• **Приведённый текст**
Стихи книги "Похвала единорогу" [Сергей Александрович Гонцов] (fb2) читать онлайн

- Стихи книги "Похвала единорогу" 35 Кб скачать: (fb2)  читать: (полностью) - (постранично) - Сергей Александрович Гонцов

 [Настройки текста]  [Cбросить фильтры]
  [Оглавление]

Гонцов Сергей Александрович Стихи книги "Похвала единорогу"

Гонцов Сергей Александрович родился в 1954 году в Курганской области. Учился в Уральском государственном университете. Работал журналистом в Сибири и на Дальнем Востоке. Стихи публиковались во многих центральных изданиях.

Член СП России. В настоящее время живет в Москве.

Бийск, Филатову[1]

Здравствуй, Сергей!

Алтай для меня — страна загадочная, по сей день. Валентин Распутин как-то говорил, что страна эта единственное место, не тронутое то ли тленьем, то ли каким-то полураспадом, характерным для иных российских сфер. Тут, как я думаю, он загнул. Не все прогнило в городах и весях, и даже в столицах. Но, возможно, с Алтаем он как-то наособицу прав. Так что позволь тебе позавидовать. Должно же что-то святое оставаться в плане геополитическом.

Заматеревший священник Спиридонов, который нечто сообщил о тебе недели три тому как, как раз незадолго до этого веселого момента вернулся с Чукотки, из Анадыря, где освящал Крест, установленный на сопке. Показал сто или двести экзотических фотографий. Другой полузаматеревший священник Кравцов, как-то вернулся из Антарктиды, где служил на фундаменте будущего православного храма. Показал целый кинофильм с пингвинами, полярниками. Тоже, видишь, жизнь повсюду бьет таким вот своеобразным источником вдохновения. И оба эти попа завзятые стихотворцы и переводчики. Наверное, это для чего-то нужно. Я говорю в том смысле, что поэзия, в общем и целом, переживает то же, что всегда и это вовсе не упадок, а скорей всего отсутствие читателя. Как ни странно. Читатель отсутствует естественным образом или противоестественным, но его все же нет. Примерно то же было в 30-е годы в Америке. Несмотря на то, что существовала Большая пятерка поэтов. Робинсон, Фрост и другие. Потом ее с удивлением открыли. Возможно, что-то подобное произойдет у нас лет через шесть. Кстати, народ пишет сейчас очень даже неплохо. Я руководил семинаром на II Всероссийском совещании и, в общем-то, был удивлен высоким уровнем. Ну, или относительно высоким. А так стихов практически не читаю. То есть, я — то же самое отсутствие читателя. Только с другой стороны. Сейчас вот перечитываю Вячеслава Иванова. Неизвестно для чего. Порой он писал просто божественно. Тут надо согласиться с Буниным. Так что, надо писать божественно. Я вовсе не имею в виду религиозную тематику или проблематику. Хотя отдать дань этому пришлось не то, что поневоле, но все же отдать в неизвестной мере.

• **Исходные материалы**
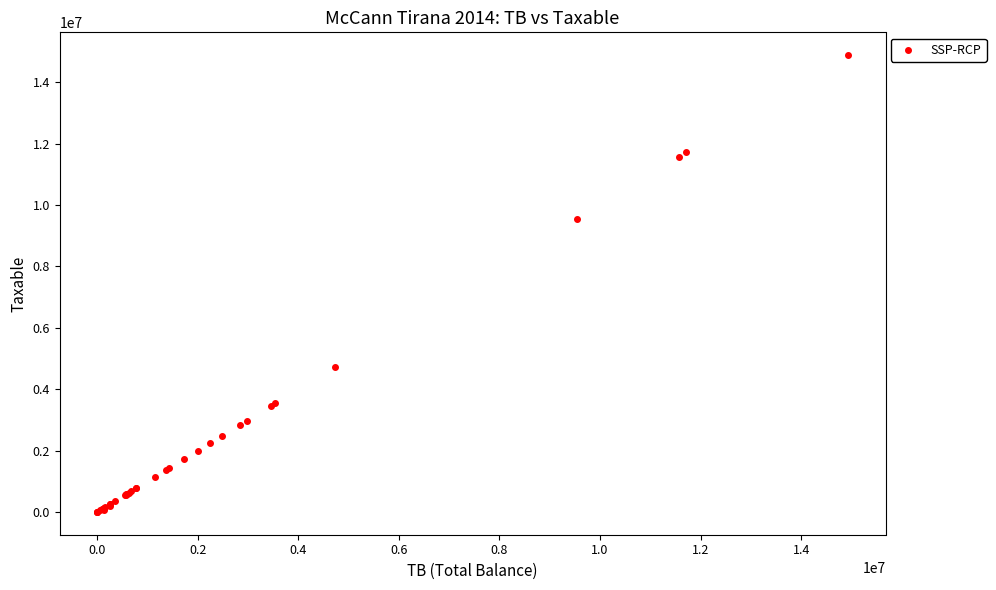

What Y value in the scatter plot is closest to 7443929?

9536057.6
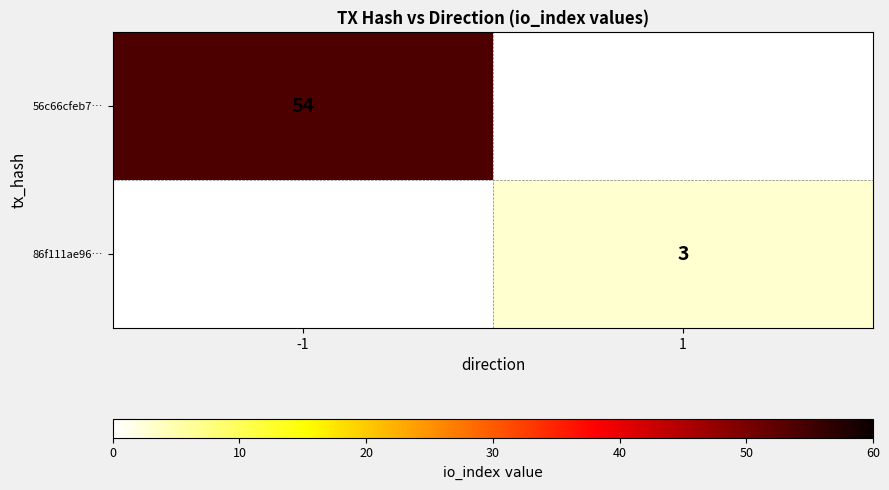

The 56c66cfeb7… series shows 54 at -1. True or false?

True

• **Проверьте понимание**
1 – Откуда вернулся священник Кравцов, если верить тексту из книги «Похвала единорогу»?
2 – Продолжите текст из книги «Похвала единорогу» после последнего предложения.

• **Ответы к заданиям**
1 – Из Антарктиды, где он служил на фундаменте будущего православного храма.

2 –
Так получилось в силу моего интереса к нашему средневековью. В Сибири русского средневековья не было. Сибирь это уже другое, другая часть материка, с другой перспективой я тут не имею в виду перспективу историческую. А, так сказать, божественную. Конечно, я был и остался сибиряком. Но к тому же я вернулся на историческую родину. А это и Москва, и Русский Запад, то есть Псков, Новгород, Старая Русса, Печоры, Изборск и так далее. Как-то некоторое время назад мы с одним ростовчанином, дельным и умным, обсуждали некий странный вопрос, что же такое поэзия Сибири и чем она может явиться в мировом масштабе?

Ни до чего толком не додумались.

Вспомнили и Заболоцкого, и Шаламова, и русскую поэзию Китая эмигрантскую. Но ни к каким выводам не пришли.

Мне, да вот и Спиридонову показалось, что ты зачастую пишешь эмигрантские стихи. Ну такая вот парижская нота, странным образом естественная для Востока. У меня как-то была идея составить двухтомную антологию "Сибирь в русской поэзии". Ну, примерно с Ломоносова. До стихотворений этого тысячелетия. Тема эта обсуждалась на самом высоком уровне. Но просто так из гуманитарных соображений я не стал бы заниматься этой почти неподъемной работой. Впрочем, это все равно когда-нибудь стоит сделать. Лет через шесть.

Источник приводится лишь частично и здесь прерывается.